Thames Water has used a waterproofing membrane system designed for confined spaces on the Lee Tunnel Beckton Pumping Shaft. The shaft is one of a number of large tunnels carrying wastewater away to the Beckton treatment works.

Protective membrane is applied within the pumping shaftProtective membrane is applied within the pumping shaft

The Lee Tunnel is a key part of this Thames Tideway project and the first phase of sewer system improvements which will help prevent combined discharges of stormwater and sewage reaching the River Thames and lower River Lee. At 82m deep and 42m wide, the Beckton Pumping Shaft is the largest shaft in the project, enabling pumping of effluent from the Lee Tunnel itself.

Main contractor MVB (a joint venture between Morgan Sindall, Vinci and Bachy Soletanche) specified Stirling Lloyd's Integritank HF membrane to waterproof the shaft's concave base and lower walls. Designed specifically for installation in confined spaces such as tunnels and shafts, Stirling Lloyd said Integritank HF is a spray-applied polymer membrane that combines rapid application and cure with high impermeability.

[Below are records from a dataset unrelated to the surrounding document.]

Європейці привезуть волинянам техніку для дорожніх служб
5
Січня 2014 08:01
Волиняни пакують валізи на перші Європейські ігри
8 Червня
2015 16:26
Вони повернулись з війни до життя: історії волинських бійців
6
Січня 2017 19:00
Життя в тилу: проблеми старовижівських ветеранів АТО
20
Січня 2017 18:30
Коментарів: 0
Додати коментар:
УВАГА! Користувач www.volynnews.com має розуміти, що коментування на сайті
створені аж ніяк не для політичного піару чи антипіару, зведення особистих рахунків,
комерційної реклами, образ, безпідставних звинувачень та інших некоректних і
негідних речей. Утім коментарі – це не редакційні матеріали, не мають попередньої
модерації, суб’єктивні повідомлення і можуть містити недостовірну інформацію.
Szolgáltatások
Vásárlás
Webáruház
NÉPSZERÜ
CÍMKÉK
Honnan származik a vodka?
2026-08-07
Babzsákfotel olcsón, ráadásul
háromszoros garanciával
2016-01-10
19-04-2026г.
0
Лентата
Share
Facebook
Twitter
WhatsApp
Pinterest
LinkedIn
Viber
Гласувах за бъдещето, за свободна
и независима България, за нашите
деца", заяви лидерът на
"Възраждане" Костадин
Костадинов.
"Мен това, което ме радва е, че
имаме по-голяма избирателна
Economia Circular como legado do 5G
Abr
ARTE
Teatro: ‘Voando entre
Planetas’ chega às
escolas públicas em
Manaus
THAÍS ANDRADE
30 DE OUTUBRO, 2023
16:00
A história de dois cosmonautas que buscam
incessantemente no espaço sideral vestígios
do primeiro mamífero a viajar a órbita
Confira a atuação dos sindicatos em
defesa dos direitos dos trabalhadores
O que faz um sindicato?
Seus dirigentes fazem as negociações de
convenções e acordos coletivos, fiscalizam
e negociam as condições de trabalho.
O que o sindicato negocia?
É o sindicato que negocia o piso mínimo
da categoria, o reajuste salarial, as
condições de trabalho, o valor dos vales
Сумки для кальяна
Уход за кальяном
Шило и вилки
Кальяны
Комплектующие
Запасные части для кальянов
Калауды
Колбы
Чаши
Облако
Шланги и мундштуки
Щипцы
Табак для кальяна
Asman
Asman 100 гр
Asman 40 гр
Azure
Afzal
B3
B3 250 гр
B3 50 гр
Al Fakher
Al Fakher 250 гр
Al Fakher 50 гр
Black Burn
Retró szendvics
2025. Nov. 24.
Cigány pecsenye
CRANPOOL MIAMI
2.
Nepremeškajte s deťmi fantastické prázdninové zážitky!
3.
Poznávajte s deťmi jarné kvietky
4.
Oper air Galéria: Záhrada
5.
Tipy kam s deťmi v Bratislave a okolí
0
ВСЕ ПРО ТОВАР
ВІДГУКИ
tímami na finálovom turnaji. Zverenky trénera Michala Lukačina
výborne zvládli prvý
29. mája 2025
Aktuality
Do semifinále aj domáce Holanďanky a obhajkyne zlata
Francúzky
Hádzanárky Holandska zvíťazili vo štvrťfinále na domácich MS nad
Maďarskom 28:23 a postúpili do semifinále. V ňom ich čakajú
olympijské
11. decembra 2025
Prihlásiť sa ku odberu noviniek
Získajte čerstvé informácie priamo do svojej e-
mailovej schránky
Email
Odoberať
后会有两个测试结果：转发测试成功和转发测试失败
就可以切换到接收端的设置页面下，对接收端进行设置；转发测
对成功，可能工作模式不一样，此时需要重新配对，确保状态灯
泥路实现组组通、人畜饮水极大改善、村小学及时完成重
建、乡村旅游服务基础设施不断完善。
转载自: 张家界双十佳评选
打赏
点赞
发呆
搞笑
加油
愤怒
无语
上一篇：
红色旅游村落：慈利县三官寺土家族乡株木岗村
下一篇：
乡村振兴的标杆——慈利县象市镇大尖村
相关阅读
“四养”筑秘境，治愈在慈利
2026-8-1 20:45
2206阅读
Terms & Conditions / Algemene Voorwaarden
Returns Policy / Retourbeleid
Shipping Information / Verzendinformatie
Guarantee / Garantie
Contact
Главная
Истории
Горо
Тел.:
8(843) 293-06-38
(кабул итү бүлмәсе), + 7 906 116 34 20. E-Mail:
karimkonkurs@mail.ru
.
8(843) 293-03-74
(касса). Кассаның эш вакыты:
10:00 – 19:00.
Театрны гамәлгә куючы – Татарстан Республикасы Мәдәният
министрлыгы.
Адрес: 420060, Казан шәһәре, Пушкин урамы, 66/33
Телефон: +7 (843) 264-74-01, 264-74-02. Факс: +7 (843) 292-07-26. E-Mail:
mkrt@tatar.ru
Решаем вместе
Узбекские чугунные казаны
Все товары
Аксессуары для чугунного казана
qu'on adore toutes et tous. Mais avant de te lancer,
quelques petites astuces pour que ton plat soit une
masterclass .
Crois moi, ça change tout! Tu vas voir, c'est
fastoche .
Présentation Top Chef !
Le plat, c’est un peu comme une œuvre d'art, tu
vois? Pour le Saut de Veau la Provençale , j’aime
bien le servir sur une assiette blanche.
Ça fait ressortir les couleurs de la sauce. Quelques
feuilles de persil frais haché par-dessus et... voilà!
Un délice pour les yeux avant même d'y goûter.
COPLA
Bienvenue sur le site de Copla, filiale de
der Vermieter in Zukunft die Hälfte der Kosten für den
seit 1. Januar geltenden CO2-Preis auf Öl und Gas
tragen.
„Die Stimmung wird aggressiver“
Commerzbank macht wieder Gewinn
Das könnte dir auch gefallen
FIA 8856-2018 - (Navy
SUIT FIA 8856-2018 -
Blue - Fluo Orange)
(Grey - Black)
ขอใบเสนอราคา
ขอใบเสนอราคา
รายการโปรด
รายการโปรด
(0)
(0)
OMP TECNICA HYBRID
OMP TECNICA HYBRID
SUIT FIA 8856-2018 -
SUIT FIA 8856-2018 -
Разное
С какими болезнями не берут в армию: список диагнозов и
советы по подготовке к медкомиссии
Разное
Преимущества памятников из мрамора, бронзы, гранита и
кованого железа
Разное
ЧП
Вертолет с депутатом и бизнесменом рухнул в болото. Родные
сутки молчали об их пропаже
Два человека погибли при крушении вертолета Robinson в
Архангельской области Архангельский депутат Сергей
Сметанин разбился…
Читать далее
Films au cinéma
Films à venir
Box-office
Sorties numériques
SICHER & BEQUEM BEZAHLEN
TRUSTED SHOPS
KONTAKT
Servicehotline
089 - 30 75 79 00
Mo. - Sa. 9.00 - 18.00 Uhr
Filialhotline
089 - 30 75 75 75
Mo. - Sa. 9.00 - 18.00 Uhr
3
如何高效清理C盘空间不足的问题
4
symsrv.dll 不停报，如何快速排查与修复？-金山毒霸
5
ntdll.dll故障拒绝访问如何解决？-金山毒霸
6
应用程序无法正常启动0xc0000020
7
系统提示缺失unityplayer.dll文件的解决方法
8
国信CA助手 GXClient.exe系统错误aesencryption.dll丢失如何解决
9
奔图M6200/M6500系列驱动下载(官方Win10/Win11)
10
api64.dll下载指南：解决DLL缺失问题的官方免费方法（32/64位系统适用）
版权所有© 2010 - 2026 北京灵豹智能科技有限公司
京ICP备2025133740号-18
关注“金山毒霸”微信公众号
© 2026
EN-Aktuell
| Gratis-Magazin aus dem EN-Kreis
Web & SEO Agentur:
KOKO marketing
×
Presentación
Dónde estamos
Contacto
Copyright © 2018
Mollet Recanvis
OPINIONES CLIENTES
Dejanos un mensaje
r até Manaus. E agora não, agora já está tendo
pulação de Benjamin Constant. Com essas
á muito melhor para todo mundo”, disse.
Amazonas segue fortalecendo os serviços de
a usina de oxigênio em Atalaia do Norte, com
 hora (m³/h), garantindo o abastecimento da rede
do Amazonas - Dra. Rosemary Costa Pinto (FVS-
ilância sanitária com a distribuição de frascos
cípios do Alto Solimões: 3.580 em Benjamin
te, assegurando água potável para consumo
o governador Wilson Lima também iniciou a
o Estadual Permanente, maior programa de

Following the application, a protective screed was laid and an 11,000t concrete base slab was cast in place. An inner structural wall was then cast by continuous slip-forming and the annulus between this and the diaphragm wall in-filled.

To house the manifold that carries the liquids into the shaft, a suction culvert was constructed on the base slab and this culvert was also waterproofed with Integritank HF, as were the shaft's rendered walls, up to a height of 1.8m.

The shaft's concave base slab was made up of several 150mm thick cast in-situ concrete segments to minimise the possibility of shrinkage cracks. To ensure that any movement at these segment joints could be controlled, authorised contractor, Stirling Lloyd Construction also applied a scrim-reinforced stripe coat of Integritank HF prior to membrane installation to provide additional tensile strength across the joint.

To confirm its water tightness, Stirling Lloyd Construction completed the installation by testing the membrane electrically, in-situ, using 'holiday detection testing', which confirmed that the membrane was fully waterproof.

The Lee Tunnel Pumping Shaft is critical to the movement of wastewater to Europe's largest wastewater treatment works in Beckton, East London, and Stirling Lloyd said the successful completion of its waterproofing has ensured the effective containment of stormwater and sewage.